++++ Extract to read ++++
DR. LAPOSATA: Right. I don't do that. I'm sorry, ma'am. I don't do that. I always look at all the evidence.
MR. BRENNAN: And would you look at all the evidence even if it was contrary to whatever opinion you want to give in court?
DR. LAPOSATA: Well, the evidence allows me to come to an opinion. So it's not like I decide on some opinion I want to give and then look for the evidence. The evidence is going to tell me what happened to the body.
MR. BRENNAN: So you would never say, "I don't need to look at that evidence," if it's presented to you. You'd look at it and study it and consider it in differential diagnosis.
DR. LAPOSATA: Sure. It may or may not apply, but I'd look at it.
MR. BRENNAN: Because if you did that and said, "Well, I don't need to look at this," and it was relevant evidence, that would defeat the whole idea of differential diagnosis. Correct?
DR. LAPOSATA: Well, you always want to look at all the evidence that's going to help you decide what happened to the body.
MR. BRENNAN: If you were to ignore relevant evidence because you already made your mind up, that could create some type of bias, even if you're not recognizing it. Correct?
DR. LAPOSATA: Well, I don't make my mind up. I make it up on all the evidence I have. Then if other evidence comes up later, I have to re-evaluate everything and consider that new evidence.
MR. BRENNAN: When you were talking about car collisions — I don't want to belabor the point — but you didn't major in physics, did you?
DR. LAPOSATA: In what?
MR. BRENNAN: You didn't major in physics, did you?
DR. LAPOSATA: No, I took physics, but no, I didn't major in it.
MR. BRENNAN: And the last time you took physics was probably what?
DR. LAPOSATA: Undergrad.
MR. BRENNAN: Correct. Thank goodness. You have no study in biomechanical engineering.
DR. LAPOSATA: No, I'm not a biomechanical engineer.
MR. BRENNAN: Understood. You never taught courses in accident reconstruction, have you?
DR. LAPOSATA: Only in terms of looking at the injuries on the body and showing how they could or could not have occurred from impact with a motor vehicle.
MR. BRENNAN: Have you taught classes in accident reconstruction?
DR. LAPOSATA: Only as far as it would affect the findings on the body.
MR. BRENNAN: Do you know what I mean when I say "accident reconstruction"?
DR. LAPOSATA: Well, accident reconstruction — and I'm telling you that my expertise in accident reconstruction is restricted to looking at the body and then understanding how impacts may or may not have occurred to the body. I don't take a car and look at mileage and such like that.
MR. BRENNAN: You don't do any studies of the actual vehicles. You're focused on the body.
++++
### Tasks to carry out
- A) In the courtroom transcript, when did Dr. Laposata last take physics?
- B) Say whether each statement agrees with the courtroom transcript, answering yes or no and quoting the deciding words: (i) Dr. Laposata majored in physics. (ii) Dr. Laposata says new evidence that comes up later calls for re-evaluating everything. (iii) Dr. Laposata claims to be a biomechanical engineer.
- C) Continue the courtroom transcript from its final line.
++++ Data to examine ++++
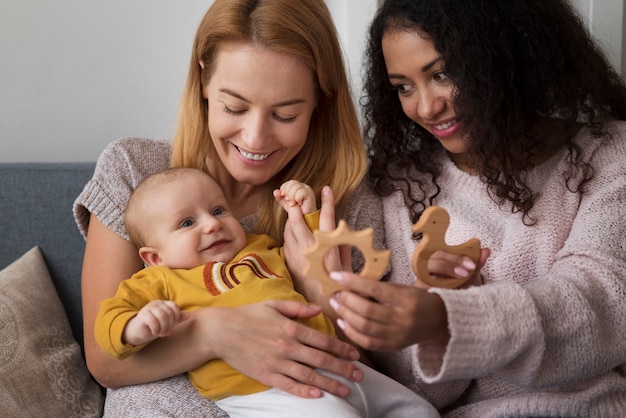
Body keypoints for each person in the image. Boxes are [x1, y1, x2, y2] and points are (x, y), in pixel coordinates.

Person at [284, 0, 626, 416]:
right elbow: (414, 394)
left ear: (507, 55)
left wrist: (450, 317)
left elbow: (598, 307)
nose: (425, 108)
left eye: (441, 74)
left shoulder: (610, 156)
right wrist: (429, 316)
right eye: (403, 87)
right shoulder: (393, 187)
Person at [73, 0, 406, 415]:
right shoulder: (134, 171)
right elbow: (105, 361)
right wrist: (213, 333)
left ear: (319, 102)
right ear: (203, 83)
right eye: (234, 107)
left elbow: (372, 379)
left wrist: (324, 295)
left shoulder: (341, 201)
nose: (255, 138)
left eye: (285, 114)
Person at [94, 167, 439, 418]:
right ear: (155, 257)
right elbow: (109, 322)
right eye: (187, 223)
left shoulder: (260, 248)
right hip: (264, 388)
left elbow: (311, 251)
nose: (212, 224)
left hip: (333, 363)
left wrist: (303, 212)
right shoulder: (160, 281)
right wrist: (137, 327)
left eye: (217, 211)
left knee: (417, 409)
++++
### Answers to each task
- A) Undergrad.

- B)
(i) No: "No, I took physics, but no, I didn't major in it."
(ii) Yes: "Then if other evidence comes up later, I have to re-evaluate everything and consider that new evidence."
(iii) No: "No, I'm not a biomechanical engineer."

- C)
DR. LAPOSATA: I'm focused on the body, but I also look at the vehicles to look at the points of impact that might be possible.
MR. BRENNAN: You do not have any advanced study in biomechanics, do you?
DR. LAPOSATA: No.
MR. BRENNAN: Okay. Now, you had mentioned that when you were in the medical examiner's office, you had a number of higher-profile cases.
DR. LAPOSATA: Well, every case is important because somebody's dead.
MR. BRENNAN: You pointed out some pretty specific ones on direct examination. Were those more important — the ones that were highlighted — or is that the same as every other case?
DR. LAPOSATA: I don't know what you're talking about.
MR. BRENNAN: Well, you had mentioned the EgyptAir crash, the Station nightclub fire. Those were highlighted or pronounced on direct examination. Are they equally important as every other case?
DR. LAPOSATA: Oh, absolutely. Every person is my patient.
MR. BRENNAN: You talked about some of your commendations. The Station nightclub fire — you received quite a bit of criticism on that, didn't you?
DR. LAPOSATA: Well, there was a flurry of negative press without any basis.
MR. BRENNAN: You had mentioned that a doctor — a medical examiner — should have gone out to the scene to look at the area where John O'Keefe was found to make observations. Did you suggest that in any way on direct examination?
DR. LAPOSATA: You have to know what the scene looks like, and usually that is documented in police reports and in police photographs, who document the scene.
MR. BRENNAN: The Station nightclub fire — that had numerous victims, didn't it?
DR. LAPOSATA: Yes. A hundred.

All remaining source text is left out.